Every Sunday, she was distracted by that picture. Tried not to look for too long, because it made her uncomfortable, but she couldn’t get it out of her head. And there, just on a forgotten wall down the church hall. She thought maybe they should have covered up that picture years ago, like all the other ones. But for some reason, they forgot this one.

She couldn’t have been the only one who looked on this picture and wondered. Yes, it was old, historically accurate, she imagined. But still, it made her cringe. Years had passed since such barbarous and shameful activity was tolerated in public.  She struggled to conceive of a time when everyone was so careless, so unloving, living in such present danger. And there, the singular most loving man in history, was portrayed in this picture as a reckless animal.

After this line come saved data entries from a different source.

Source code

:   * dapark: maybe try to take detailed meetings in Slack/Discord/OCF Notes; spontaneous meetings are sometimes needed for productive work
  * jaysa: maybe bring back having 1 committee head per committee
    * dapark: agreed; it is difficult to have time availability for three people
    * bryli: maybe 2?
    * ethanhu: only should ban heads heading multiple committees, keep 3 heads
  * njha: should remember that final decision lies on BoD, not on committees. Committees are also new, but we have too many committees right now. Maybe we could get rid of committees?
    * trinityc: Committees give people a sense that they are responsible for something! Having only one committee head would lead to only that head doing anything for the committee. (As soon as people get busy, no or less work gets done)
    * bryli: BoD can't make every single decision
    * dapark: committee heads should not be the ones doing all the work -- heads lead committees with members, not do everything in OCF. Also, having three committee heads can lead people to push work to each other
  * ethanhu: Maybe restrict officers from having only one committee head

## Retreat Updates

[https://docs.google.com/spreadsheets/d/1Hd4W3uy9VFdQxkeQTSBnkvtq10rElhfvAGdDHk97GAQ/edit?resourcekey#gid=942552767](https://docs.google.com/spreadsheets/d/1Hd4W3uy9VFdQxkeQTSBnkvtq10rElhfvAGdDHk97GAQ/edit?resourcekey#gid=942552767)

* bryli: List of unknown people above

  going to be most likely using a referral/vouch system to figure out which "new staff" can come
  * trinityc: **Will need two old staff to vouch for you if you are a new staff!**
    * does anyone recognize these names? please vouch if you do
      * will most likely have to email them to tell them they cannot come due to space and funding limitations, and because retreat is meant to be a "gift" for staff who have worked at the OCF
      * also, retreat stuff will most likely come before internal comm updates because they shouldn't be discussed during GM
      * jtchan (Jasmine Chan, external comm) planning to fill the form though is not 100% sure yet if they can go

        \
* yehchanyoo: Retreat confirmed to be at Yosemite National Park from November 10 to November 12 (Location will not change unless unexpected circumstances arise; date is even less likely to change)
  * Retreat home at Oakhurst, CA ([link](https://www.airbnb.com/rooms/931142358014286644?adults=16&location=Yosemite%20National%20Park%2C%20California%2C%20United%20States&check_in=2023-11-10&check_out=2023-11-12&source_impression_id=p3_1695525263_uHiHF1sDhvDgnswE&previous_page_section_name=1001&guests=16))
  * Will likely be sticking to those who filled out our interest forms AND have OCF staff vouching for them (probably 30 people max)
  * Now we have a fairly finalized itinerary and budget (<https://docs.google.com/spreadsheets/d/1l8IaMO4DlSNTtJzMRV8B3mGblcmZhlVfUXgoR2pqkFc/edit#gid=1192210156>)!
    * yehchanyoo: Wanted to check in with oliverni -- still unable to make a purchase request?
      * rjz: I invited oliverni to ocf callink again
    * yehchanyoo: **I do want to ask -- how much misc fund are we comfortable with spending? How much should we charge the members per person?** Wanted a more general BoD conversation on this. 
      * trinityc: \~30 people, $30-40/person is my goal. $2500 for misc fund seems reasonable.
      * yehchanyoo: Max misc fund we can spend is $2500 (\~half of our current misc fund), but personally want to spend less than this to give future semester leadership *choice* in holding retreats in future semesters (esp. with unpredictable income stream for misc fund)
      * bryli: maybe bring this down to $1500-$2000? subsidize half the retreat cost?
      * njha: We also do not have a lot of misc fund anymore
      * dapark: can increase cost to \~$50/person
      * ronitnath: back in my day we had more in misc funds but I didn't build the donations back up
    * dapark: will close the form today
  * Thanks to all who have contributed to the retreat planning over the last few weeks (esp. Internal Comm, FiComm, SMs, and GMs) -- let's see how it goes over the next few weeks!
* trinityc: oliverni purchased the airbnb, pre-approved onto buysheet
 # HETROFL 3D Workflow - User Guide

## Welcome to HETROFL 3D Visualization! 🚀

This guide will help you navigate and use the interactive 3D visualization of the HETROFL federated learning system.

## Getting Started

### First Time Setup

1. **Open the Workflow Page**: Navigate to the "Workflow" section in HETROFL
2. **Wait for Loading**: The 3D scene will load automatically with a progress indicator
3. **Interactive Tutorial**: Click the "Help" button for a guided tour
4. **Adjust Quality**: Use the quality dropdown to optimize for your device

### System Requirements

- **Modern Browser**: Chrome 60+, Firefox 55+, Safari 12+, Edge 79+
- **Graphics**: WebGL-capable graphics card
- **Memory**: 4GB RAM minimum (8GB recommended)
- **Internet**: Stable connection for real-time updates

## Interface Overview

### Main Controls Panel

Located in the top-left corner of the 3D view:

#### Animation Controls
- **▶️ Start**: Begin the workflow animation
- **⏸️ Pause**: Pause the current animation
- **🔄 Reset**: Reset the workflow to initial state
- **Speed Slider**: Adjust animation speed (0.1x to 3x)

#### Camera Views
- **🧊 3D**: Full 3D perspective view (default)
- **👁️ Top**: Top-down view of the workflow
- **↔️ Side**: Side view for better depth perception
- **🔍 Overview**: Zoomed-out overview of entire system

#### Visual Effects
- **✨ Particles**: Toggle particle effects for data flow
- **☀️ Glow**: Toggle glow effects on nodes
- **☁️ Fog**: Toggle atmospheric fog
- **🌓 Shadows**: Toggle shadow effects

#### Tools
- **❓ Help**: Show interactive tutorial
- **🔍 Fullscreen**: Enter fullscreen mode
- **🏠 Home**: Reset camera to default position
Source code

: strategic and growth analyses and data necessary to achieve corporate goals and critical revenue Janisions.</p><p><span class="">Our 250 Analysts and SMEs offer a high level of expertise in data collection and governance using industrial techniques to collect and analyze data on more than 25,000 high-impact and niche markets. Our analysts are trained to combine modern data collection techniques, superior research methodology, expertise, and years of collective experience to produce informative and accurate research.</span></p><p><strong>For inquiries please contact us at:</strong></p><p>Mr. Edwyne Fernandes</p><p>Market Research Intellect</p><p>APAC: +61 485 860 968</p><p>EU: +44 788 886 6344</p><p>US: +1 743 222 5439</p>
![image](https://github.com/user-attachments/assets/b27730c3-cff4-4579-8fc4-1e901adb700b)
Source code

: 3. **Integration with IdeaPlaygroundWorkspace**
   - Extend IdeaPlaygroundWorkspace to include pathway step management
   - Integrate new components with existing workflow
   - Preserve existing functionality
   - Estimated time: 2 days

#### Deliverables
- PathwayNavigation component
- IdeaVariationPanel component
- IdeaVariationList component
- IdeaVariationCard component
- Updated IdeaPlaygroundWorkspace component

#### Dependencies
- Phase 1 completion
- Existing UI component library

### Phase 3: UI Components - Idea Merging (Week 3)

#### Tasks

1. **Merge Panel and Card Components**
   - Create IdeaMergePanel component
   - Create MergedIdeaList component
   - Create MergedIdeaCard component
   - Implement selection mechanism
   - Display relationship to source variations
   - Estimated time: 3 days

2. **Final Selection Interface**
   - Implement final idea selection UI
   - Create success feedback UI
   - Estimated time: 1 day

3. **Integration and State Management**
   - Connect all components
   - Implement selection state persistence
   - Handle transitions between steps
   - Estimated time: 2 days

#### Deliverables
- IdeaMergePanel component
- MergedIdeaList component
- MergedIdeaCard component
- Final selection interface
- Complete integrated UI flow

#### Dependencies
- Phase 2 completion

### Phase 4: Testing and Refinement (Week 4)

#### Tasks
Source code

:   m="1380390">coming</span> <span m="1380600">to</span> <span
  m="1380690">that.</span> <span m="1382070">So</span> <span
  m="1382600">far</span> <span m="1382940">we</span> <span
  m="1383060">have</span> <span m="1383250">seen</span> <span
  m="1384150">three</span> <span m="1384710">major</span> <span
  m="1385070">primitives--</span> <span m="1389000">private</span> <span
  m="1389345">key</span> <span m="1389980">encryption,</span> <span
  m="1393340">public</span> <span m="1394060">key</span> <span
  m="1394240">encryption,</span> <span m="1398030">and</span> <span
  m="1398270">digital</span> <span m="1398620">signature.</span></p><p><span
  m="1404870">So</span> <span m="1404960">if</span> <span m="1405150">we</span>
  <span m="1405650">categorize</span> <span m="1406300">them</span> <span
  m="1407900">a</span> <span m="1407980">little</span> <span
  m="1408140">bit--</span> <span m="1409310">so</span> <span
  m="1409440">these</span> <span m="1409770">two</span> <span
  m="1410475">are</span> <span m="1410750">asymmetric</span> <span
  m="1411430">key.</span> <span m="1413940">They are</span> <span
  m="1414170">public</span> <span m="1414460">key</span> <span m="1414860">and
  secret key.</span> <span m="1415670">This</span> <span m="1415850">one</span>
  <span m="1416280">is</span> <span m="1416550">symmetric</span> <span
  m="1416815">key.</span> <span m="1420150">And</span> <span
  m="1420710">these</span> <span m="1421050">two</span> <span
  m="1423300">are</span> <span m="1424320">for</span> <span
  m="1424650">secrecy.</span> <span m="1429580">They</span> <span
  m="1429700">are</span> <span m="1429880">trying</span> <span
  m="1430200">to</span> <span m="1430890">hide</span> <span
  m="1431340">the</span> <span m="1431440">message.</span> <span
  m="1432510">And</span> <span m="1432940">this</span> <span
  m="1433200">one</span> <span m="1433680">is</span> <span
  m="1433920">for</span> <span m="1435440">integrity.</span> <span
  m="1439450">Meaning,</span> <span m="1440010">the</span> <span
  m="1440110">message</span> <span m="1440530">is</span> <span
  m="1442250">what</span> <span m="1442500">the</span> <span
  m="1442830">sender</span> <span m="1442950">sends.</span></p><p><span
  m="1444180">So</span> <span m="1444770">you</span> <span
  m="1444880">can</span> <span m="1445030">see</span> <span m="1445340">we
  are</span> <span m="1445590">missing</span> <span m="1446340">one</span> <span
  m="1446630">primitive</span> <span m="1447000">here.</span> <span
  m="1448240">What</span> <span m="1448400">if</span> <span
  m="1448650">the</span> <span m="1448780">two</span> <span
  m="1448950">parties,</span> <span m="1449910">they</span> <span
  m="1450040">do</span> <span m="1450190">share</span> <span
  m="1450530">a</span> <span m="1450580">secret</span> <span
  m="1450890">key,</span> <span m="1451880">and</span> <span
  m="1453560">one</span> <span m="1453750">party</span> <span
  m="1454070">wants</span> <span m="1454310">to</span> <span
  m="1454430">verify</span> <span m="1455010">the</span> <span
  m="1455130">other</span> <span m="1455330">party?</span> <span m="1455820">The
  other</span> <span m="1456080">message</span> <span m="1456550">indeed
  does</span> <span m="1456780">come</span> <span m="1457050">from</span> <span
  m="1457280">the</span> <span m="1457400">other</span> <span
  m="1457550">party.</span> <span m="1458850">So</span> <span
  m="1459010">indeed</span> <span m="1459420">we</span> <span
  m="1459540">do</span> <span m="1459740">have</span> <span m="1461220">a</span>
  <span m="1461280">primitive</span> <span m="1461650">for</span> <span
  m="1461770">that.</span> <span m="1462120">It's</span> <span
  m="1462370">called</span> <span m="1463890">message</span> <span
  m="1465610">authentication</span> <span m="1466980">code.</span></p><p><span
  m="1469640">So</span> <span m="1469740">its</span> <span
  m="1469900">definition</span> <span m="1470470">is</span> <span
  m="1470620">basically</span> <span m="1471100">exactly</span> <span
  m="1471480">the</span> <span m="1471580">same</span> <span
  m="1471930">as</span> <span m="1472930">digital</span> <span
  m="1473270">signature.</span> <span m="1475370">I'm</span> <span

The world she knew was much safer and calmer. Humankind made a huge turn in health and progress about 20 years ago, virtuously protecting each other once again. Countries across the globe banded together in an ultimate act of unity, rewriting the social contract of human decency. Mandated distances and face coverings protected people from the filth of one another. Now the world was a much cleaner and more ordered place.

Any child who had grown up in the pandemic age couldn’t remember a time when it was acceptable to undress your mouth. The safety of coverings contained smiles, frowns, spit, harshly spoken words, and raw breath in the presence of others. Polite society no longer had to resort to speaking out loud with their contaminated exhalation. There were more efficient ways of communication now, with no need to expose the naked lip. Even art and history were sensitized and reinterpreted in this new age of protection. Pictures, memorabilia, and even stained-glass windows in churches were dressed in modest mask attire to maintain the safety message for the sake of the greatest good.

Which is why this picture was so disturbing. She could clearly see those dirty thin lines tracing the mouth hole on a wretched face. Dripping with slobber. Smeared with blood. The most unsanitary and unsafe countenance beneath a piercing agony from his eyes. She could think about nothing kind and beautiful in this face. She couldn’t recognize what they called king of kings or merciful love. It was just gross and scary to look upon that uncovered mouth.

The mask was more than just a precaution of health to her. It was a visible compassion and compliance that the good girls must wear.  She proudly wore her symbol of self-control and moderation. By her mask, by her visible testimony, she was doing the right thing. And yet, the most holy and pure Son of God spoke freely into the open air, even breathed onto the skin of his disciples. The risks he took, inhaling the diseased, touching the sick, talking to the undeserving, eating with sinners. This unmasked picture of Jesus is a shocking threat to the life of the people he came to save, she thought. How could God send his Son in such a carless, unrighteous way?

Yet, there was something strangely beautiful about the passionate freedom portrayed in that picture. A confession that the broken lips, exposed skin, bloody crust, dying breath, is hiding under the mask. Not just on this ancient painting of our Lord. Rather our own bleeding mouth, shameful smile, deadly tongue, dying breath lays just under any mask we choose to wear. Beautiful because it is not a shocking secret to our Savior, our face of twisted agony became His. Passionate because every molecule that we hide screams the truth, that we can’t bear to look at ourselves. Freeing because this appalling, uncovered Jesus was certainly raised to eternal life, defeating the power and purpose of any mask ever again. And to her, who looks upon His death and resurrection but understands it as her own, He has already given her a life unmasked: now and until forever.